Apart from one disastrous attempt at making a loaf consisting of enough seeds and grain to feed half the bird population of Britain and which needed a crane to lift it, I have avoided baking anything with the word “yeast” in the list of ingredients.
Then, after watching an episode of Great British Bake Off, I got my bread making mojo back. If you are a fan of the programme, and surely everyone is, then you may recall the episode when the technical challenge was to make Paul Hollywood’s focaccia. Now here is a bread that is wetter than most doughs, and it was interesting to watch some contestants grappling with this and even adding extra flour. Big, big mistake! Paul’s steely blue eyes were on the look out at judging time for the perfect loaf with holes. Add more flour and those holes disappear!

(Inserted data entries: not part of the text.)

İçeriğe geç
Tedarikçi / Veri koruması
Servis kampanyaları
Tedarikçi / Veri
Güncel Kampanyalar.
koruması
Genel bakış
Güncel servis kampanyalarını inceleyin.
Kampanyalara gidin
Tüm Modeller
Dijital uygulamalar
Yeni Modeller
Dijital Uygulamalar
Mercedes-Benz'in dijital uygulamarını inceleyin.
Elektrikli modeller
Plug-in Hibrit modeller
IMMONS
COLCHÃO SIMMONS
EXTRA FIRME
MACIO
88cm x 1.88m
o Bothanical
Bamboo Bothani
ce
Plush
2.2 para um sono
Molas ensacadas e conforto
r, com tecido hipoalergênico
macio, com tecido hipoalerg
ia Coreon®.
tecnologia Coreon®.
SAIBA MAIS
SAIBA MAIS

Well, that did it. Being a wannabe GBBO contestant myself, (I have indeed been turned down twice. Their loss I say) I just had to see if I could bake a decent focaccia, and without further ado, I was off to Asda as quick as a flash and bought myself some strong bread flour and sachets of yeast.
That first loaf tasted good, but wasn’t focaccia due to its lack of holes. So I kept practicing, ditched the Hollywood recipe as it just didn’t seem to work, tried others with some success, and finally found my perfect recipe in Brilliant Bread by James Morton who you might remember as that lovely Scottish lad who wore fabulous Fair Isle tank tops on GBBO 3. Such an easy recipe, works every time and you don’t even get your work top messy as the kneading is done in the bowl! It pains me to blow my own trumpet, but I think I make pretty amazing focaccia. Of course mine isn’t a patch on that of an artisan bakers, but according to my family its better than what you can buy in the shops.My focaccia is soft on the inside with a salty crust and always drizzled before and after baking with olive oil..yum!

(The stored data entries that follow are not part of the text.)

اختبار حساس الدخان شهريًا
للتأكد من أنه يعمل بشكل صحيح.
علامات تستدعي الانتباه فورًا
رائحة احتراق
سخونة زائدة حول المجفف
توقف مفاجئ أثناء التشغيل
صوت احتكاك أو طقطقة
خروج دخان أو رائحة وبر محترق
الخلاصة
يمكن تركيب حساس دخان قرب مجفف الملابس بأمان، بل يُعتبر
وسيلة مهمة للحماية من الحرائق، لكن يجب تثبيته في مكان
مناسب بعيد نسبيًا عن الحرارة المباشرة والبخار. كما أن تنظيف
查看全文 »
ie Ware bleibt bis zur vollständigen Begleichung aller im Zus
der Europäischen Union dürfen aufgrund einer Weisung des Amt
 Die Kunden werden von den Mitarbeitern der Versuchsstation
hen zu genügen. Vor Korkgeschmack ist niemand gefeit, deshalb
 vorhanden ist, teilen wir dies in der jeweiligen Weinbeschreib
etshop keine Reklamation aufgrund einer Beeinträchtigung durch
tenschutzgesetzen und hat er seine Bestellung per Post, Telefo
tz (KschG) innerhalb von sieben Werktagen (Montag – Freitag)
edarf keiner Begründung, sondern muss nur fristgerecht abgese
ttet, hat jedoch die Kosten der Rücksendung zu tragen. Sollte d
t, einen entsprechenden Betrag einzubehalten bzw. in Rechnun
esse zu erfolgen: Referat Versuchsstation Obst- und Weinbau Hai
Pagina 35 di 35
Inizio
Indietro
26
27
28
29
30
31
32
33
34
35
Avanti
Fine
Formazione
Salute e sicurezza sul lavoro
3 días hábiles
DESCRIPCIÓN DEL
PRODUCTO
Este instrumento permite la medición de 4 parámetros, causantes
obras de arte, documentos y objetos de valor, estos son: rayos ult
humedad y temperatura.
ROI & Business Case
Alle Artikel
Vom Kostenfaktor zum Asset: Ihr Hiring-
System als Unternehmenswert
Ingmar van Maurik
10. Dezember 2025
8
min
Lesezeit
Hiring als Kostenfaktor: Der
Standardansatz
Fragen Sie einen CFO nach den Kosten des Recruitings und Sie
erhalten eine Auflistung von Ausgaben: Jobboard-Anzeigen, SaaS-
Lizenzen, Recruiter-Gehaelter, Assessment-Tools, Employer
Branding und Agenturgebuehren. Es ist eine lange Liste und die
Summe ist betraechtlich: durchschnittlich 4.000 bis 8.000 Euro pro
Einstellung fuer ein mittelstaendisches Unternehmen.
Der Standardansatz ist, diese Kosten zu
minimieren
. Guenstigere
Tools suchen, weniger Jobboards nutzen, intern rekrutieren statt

So, now I love making bread or anything yeasted. There’s something very satisfying about working with yeasted dough.I love the pulling and stretching of kneading it..so satisfying…and watching the chemistry working as it rises. Who can resist the smell of baking bread, biting into a cinnamon whirl, a fresh doughnut covered in sugar and with a surprise filling of strawberry jam.

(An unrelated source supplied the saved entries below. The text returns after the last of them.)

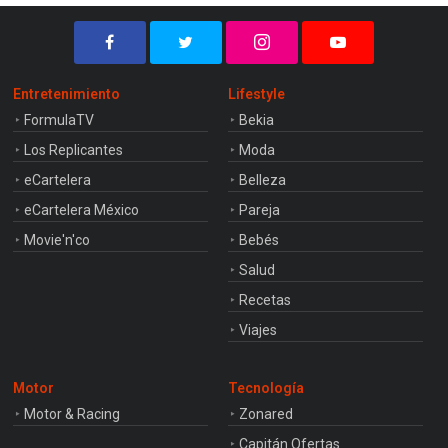
Entretenimiento
Lifestyle
FormulaTV
Bekia
Los Replicantes
Moda
eCartelera
Belleza
eCartelera México
Pareja
Movie'n'co
Bebés
Salud
Recetas
Viajes
Motor
Tecnología
Motor & Racing
Zonared
Capitán Ofertas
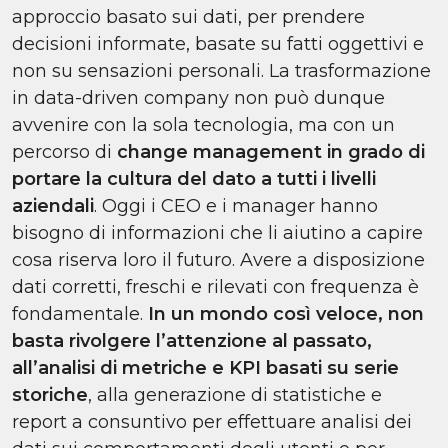
approccio basato sui dati, per prendere
decisioni informate, basate su fatti oggettivi e
non su sensazioni personali. La trasformazione
in data-driven company non può dunque
avvenire con la sola tecnologia, ma con un
percorso di
change management in grado di
portare la cultura del dato a tutti i livelli
aziendali
. Oggi i CEO e i manager hanno
bisogno di informazioni che li aiutino a capire
cosa riserva loro il futuro. Avere a disposizione
dati corretti, freschi e rilevati con frequenza è
fondamentale.
In un mondo così veloce, non
basta rivolgere l’attenzione al passato,
all’analisi di metriche e KPI basati su serie
storiche
, alla generazione di statistiche e
report a consuntivo per effettuare analisi dei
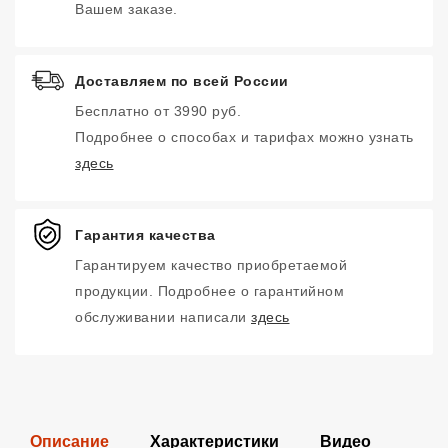
Вашем заказе.
Доставляем по всей России
Бесплатно от 3990 руб.
Подробнее о способах и тарифах можно узнать
здесь
Гарантия качества
Гарантируем качество приобретаемой
продукции. Подробнее о гарантийном
обслуживании написали
здесь
Описание
Характеристики
Видео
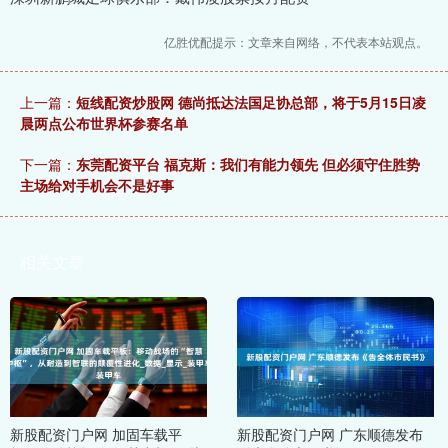
亿胜优配提示：文章来自网络，不代表本站观点。
上一篇：
短线配资炒股网 德尚抵达法国足协总部，将于5月15日凌
晨两点公布世界杯参赛名单
下一篇：
东莞配资平台 福克斯：我们有能力领先 但必须守住胜势
主场给对手机会不是好事
相关文章
新股配资门户网 加固车载平
新股配资门户网 广东顺德发布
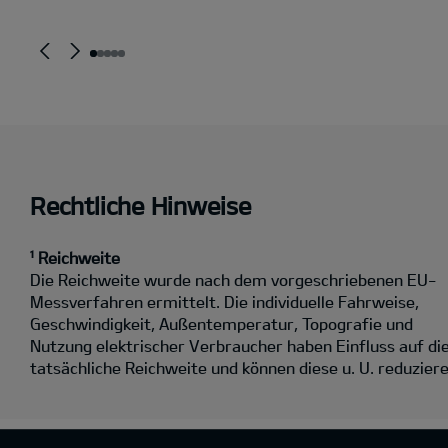
Rechtliche Hinweise
¹ Reichweite
Die Reichweite wurde nach dem vorgeschriebenen EU-
Messverfahren ermittelt. Die individuelle Fahrweise,
Geschwindigkeit, Außentemperatur, Topografie und
Nutzung elektrischer Verbraucher haben Einfluss auf di
tatsächliche Reichweite und können diese u. U. reduziere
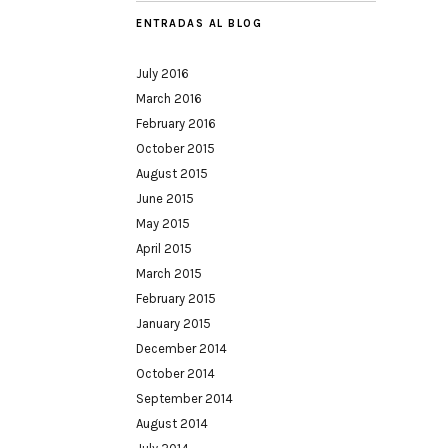
ENTRADAS AL BLOG
July 2016
March 2016
February 2016
October 2015
August 2015
June 2015
May 2015
April 2015
March 2015
February 2015
January 2015
December 2014
October 2014
September 2014
August 2014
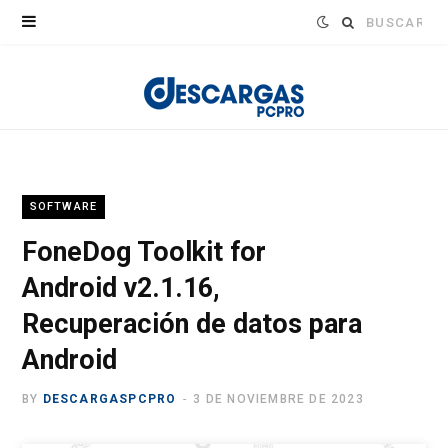
Buscar:
SOFTWARE
FoneDog Toolkit for
Android v2.1.16,
Recuperación de datos para
Android
BY
DESCARGASPCPRO
3 DE NOVIEMBRE DE 2023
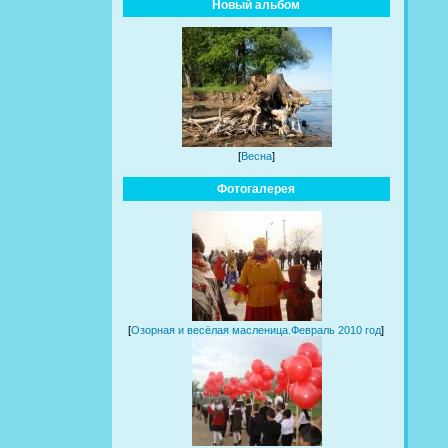
Новый альбом
[
Весна
]
Фотогалерея
[
Озорная и весёлая масленица.Февраль 2010 год
]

Last year I was lucky to get opportunity to attend a bread making course ran by Duncan Glendinning at The Thoughtful Bread Company in Bath. The course was aimed for beginners or those with some bread making knowledge already. I had an amazing day, learnt lots of tips and techniques and came away loaded down with the goodies I’d baked. I can really recommend attending one of his courses. They are great fun and you’ll inherit some of Duncan’s passion for “real” bread.
I’m no Duncan Glendinning (not nearly as good-looking, nor do I have a beard) and am no way qualified in teaching the skill of bread making, but I do enjoy sharing my enthusiasm with others, so yesterday I opened my pretend “Brigitte’s Baking School” and invited my lovely WI friends to come and make focaccia. What fun I had getting everything ready. Everyone had a workstation complete with ingredients, equipment and recipe. I baked biscuits to enjoy with morning coffee and planned a light but delicious lunch. The day was a great success, everyone had a fab time and went home with the focaccia that they’d made complete with holes….yay, success all round! I’d love to do it again. Try different recipes, techniques etc. But will we make bread rolls? Maybe it’s time to give them another go!